> [Given entries]:

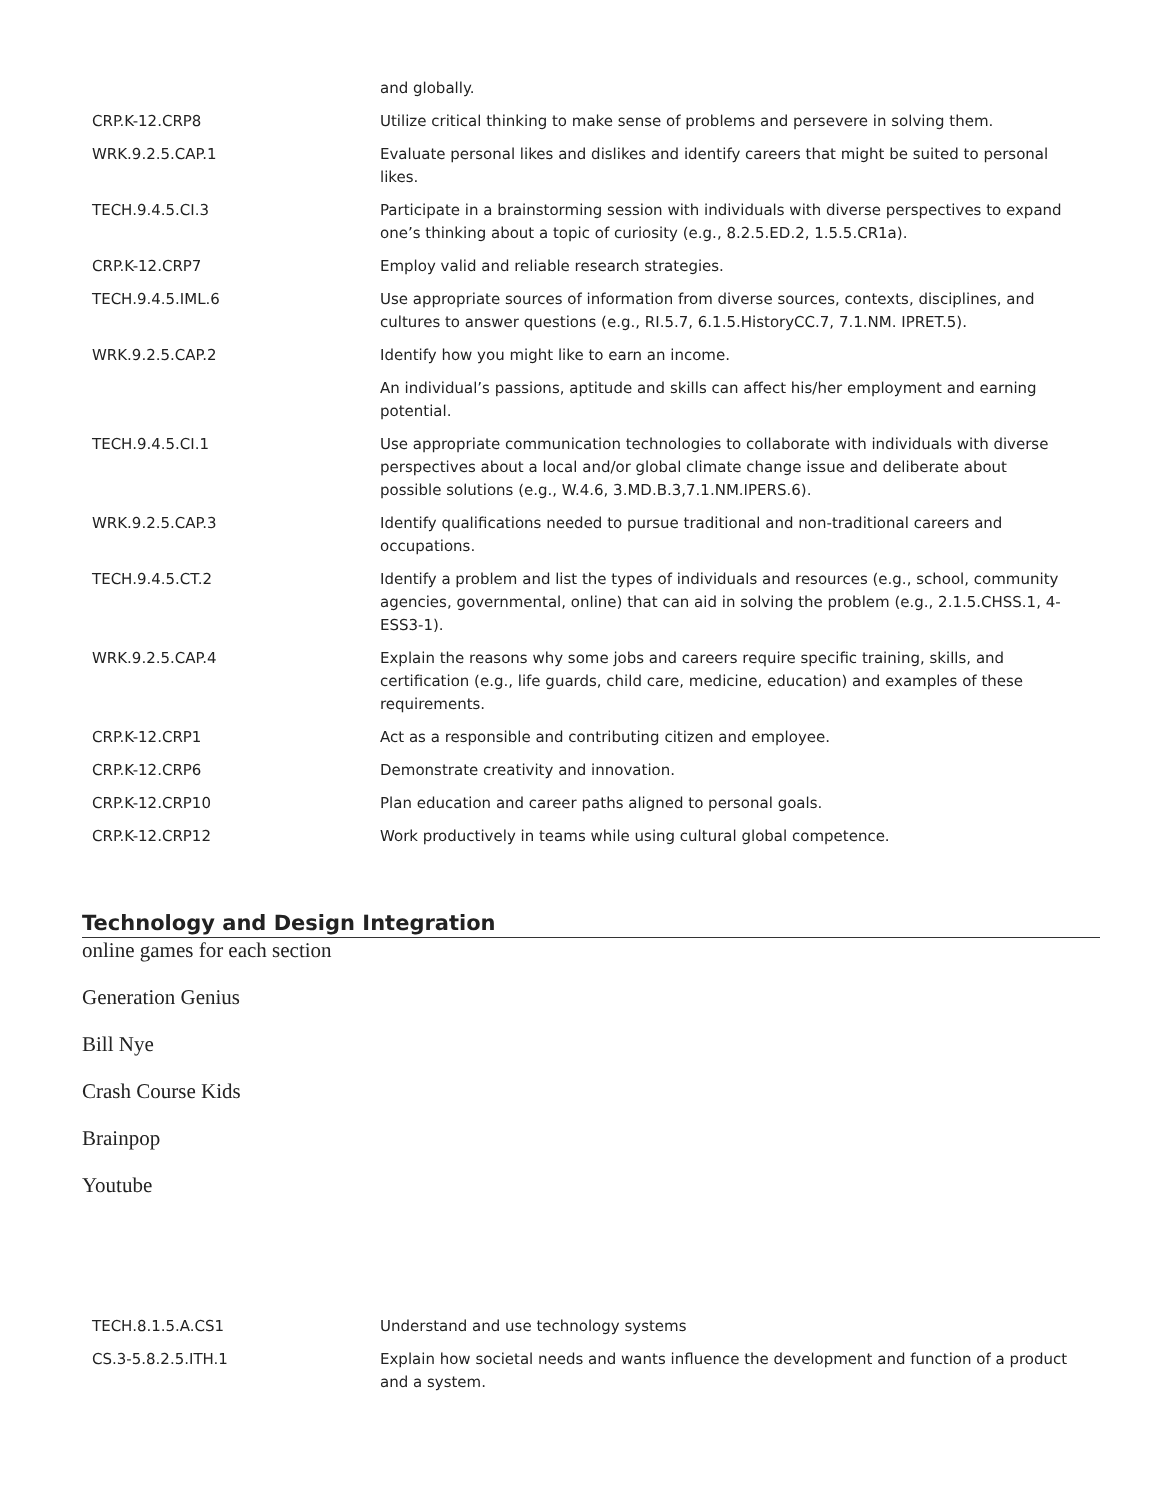| | and globally. |
| CRP.K-12.CRP8 | Utilize critical thinking to make sense of problems and persevere in solving them. |
| WRK.9.2.5.CAP.1 | Evaluate personal likes and dislikes and identify careers that might be suited to personal likes. |
| TECH.9.4.5.CI.3 | Participate in a brainstorming session with individuals with diverse perspectives to expand one’s thinking about a topic of curiosity (e.g., 8.2.5.ED.2, 1.5.5.CR1a). |
| CRP.K-12.CRP7 | Employ valid and reliable research strategies. |
| TECH.9.4.5.IML.6 | Use appropriate sources of information from diverse sources, contexts, disciplines, and cultures to answer questions (e.g., RI.5.7, 6.1.5.HistoryCC.7, 7.1.NM. IPRET.5). |
| WRK.9.2.5.CAP.2 | Identify how you might like to earn an income. |
| | An individual’s passions, aptitude and skills can affect his/her employment and earning potential. |
| TECH.9.4.5.CI.1 | Use appropriate communication technologies to collaborate with individuals with diverse perspectives about a local and/or global climate change issue and deliberate about possible solutions (e.g., W.4.6, 3.MD.B.3,7.1.NM.IPERS.6). |
| WRK.9.2.5.CAP.3 | Identify qualifications needed to pursue traditional and non-traditional careers and occupations. |
| TECH.9.4.5.CT.2 | Identify a problem and list the types of individuals and resources (e.g., school, community agencies, governmental, online) that can aid in solving the problem (e.g., 2.1.5.CHSS.1, 4-ESS3-1). |
| WRK.9.2.5.CAP.4 | Explain the reasons why some jobs and careers require specific training, skills, and certification (e.g., life guards, child care, medicine, education) and examples of these requirements. |
| CRP.K-12.CRP1 | Act as a responsible and contributing citizen and employee. |
| CRP.K-12.CRP6 | Demonstrate creativity and innovation. |
| CRP.K-12.CRP10 | Plan education and career paths aligned to personal goals. |
| CRP.K-12.CRP12 | Work productively in teams while using cultural global competence. |
Technology and Design Integration
online games for each section
Generation Genius
Bill Nye
Crash Course Kids
Brainpop
Youtube
| TECH.8.1.5.A.CS1 | Understand and use technology systems |
| CS.3-5.8.2.5.ITH.1 | Explain how societal needs and wants influence the development and function of a product and a system. |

> [Brief]:
The line containing "Generation Genius" begins the span, and the last line of the records above ends it. Return that span exactly, and nothing outside it.

> [Finished task]:
Generation Genius
Bill Nye
Crash Course Kids
Brainpop
Youtube
| TECH.8.1.5.A.CS1 | Understand and use technology systems |
| CS.3-5.8.2.5.ITH.1 | Explain how societal needs and wants influence the development and function of a product and a system. |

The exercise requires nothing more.